Column: Let's take a moment and appreciate the spring Washington high school football season — speed bumps and all

O’Dea and Seattle Prep had a sunset ending to the spring 2021 high school football season.
Figuratively, and literally.
On Friday night, the Fighting Irish beat Prep 49-7 in the shadow of a sunset-kissed Space Needle inside Seattle’s Memorial Stadium. They played for a Metro League title, the culmination of a four-team league-only playoff — the pinnacle of achievement in a season with no WIAA state playoff.
The shortened season wasn’t easy. And we knew it wouldn’t be. Games were zapped by coronavirus flare-ups. Some teams went into quarantine. Some had seasons canceled midway through.
As the pandemic-shortened spring high school football season comes to an end in Washington, I think it’s important to reflect on two things: what it took to get here, and what was achieved in six meaningful games.
While covering the lead-up to the spring season, and nearly every week since, I’ve posed a question to athletes and coaches across the state. It’s a question that I’ll admit, was a bit loaded. It went something along these lines:
In this shortened season, what is there to play for?
Answers ran the gamut, but shared a similar throughline.
“Our biggest drive would probably be us just loving to play with each other, and all of us being competitors, not wanting to go out and lose to anyone,” Puyallup senior Luke Holcomb said in early March. “We’re definitely trying to take hold of the moment of ‘this is our last year of high school football’ and that’s a pretty important thing.”
The reason I asked the question wasn’t to suggest there is nothing to play for without a state championship on the line.

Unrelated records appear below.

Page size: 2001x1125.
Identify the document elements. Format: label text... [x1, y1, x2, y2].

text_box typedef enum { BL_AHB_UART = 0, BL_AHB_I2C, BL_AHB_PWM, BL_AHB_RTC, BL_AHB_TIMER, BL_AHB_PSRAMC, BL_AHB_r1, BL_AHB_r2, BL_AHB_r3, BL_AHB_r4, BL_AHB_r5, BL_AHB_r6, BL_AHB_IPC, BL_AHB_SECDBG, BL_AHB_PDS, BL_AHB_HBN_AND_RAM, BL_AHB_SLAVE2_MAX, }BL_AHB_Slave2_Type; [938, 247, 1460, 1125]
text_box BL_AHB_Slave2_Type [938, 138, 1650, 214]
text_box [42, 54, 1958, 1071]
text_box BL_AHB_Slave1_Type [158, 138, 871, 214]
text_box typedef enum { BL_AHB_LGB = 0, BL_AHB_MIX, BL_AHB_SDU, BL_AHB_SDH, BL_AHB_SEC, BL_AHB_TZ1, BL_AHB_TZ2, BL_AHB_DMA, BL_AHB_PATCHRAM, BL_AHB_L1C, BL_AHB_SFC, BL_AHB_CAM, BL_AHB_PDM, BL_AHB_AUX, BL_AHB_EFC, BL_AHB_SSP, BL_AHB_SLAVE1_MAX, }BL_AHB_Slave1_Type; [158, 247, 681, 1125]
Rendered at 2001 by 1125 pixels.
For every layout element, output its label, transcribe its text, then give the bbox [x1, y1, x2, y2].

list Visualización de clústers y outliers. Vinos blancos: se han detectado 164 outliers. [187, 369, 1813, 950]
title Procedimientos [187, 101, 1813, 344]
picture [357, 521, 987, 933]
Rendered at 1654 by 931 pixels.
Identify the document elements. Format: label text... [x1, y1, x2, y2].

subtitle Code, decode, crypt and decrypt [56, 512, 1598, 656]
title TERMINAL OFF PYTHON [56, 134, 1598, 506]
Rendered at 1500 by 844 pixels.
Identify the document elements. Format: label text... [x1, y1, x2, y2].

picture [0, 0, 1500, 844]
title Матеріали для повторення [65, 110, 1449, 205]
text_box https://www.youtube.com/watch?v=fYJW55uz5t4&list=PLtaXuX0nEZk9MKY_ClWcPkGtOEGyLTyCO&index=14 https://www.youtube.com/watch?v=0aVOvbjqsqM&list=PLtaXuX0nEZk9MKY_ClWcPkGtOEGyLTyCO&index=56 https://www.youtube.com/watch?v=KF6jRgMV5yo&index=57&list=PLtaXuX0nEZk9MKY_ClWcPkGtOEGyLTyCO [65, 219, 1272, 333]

The opposite, in fact.
The answers cut to the heart of why high school sports remain important, even when they took a necessary backseat to mitigating the spread of COVID-19 and saving lives.
High school sports were shut down for the better part of a year in Washington as the state, country and the world at large responded to the still-ongoing coronavirus pandemic.
Many coaches, especially those who hold a significant influence in the lives of their players off the field, worried about the lack of in-person connection they were able to have with kids.
Some lost sleep over how their players were managing.
More than one life was lost to suicide.
So when I saw Seattle Prep’s bench whoop and holler throughout Friday night’s Metro League title game - and O’Dea players celebrate the win on the field with one another - I thought of all the athletes who got those opportunities this spring.
I thought of Holcomb, who got the chance to play one last season — a season he’d talked and dreamed about with classmates since his youth.
I thought of Camas QB Jake Blair, who did the same after fighting through two season-ending collarbone fractures, holding positional lifting sessions in his garage all summer and who put it all on the line one last time with his teammates, willing the group to a season-defining overtime win against Skyview.
I thought of the Student Athletes of Washington (SAW), the student-organized group comprised mostly of football players.
I thought of Sam Huard, the 5-star quarterback who set the all-time state passing record in four games and a day later rode off into the sunset by early-enrolling at Washington.
It wasn’t the record that kept Huard from making what would have been a reasonable decision to enroll at UW for the winter quarter and skip out on his senior season, like Lincoln’s Julien Simon did at USC and La Salle’s Ryan Kershaw did at Washington State.
If you want to hear Huard, who was a part of the SAW group, talk about what his teammates mean to him, just tune into about every interview he’s given. He does a thorough job making that clear.
On the day he broke the record, his dad, former Husky and NFL quarterback Damon Huard, took it a step further.
“What is really special is the opportunity to get to play,” Damon Huard said. “I didn’t know if I was ever going to get to see him wear the Lancer red again (because of COVID-19), and that was a tough deal for our family. Sam held out hope.”
For every Sam Huard, there are hundreds, if not thousands of athletes across the state who share that sentiment, and wore it on their chests on the field of play these last several months.
That’s worth celebrating as the season comes to a close, and new ones in other sports begin.
It was treated as such for O’Dea senior Owen Prentice and his teammates after the 49-7 win over Seattle Prep.
“I’m just thankful we got the opportunity as a team to go and finish it out,” Prentice said.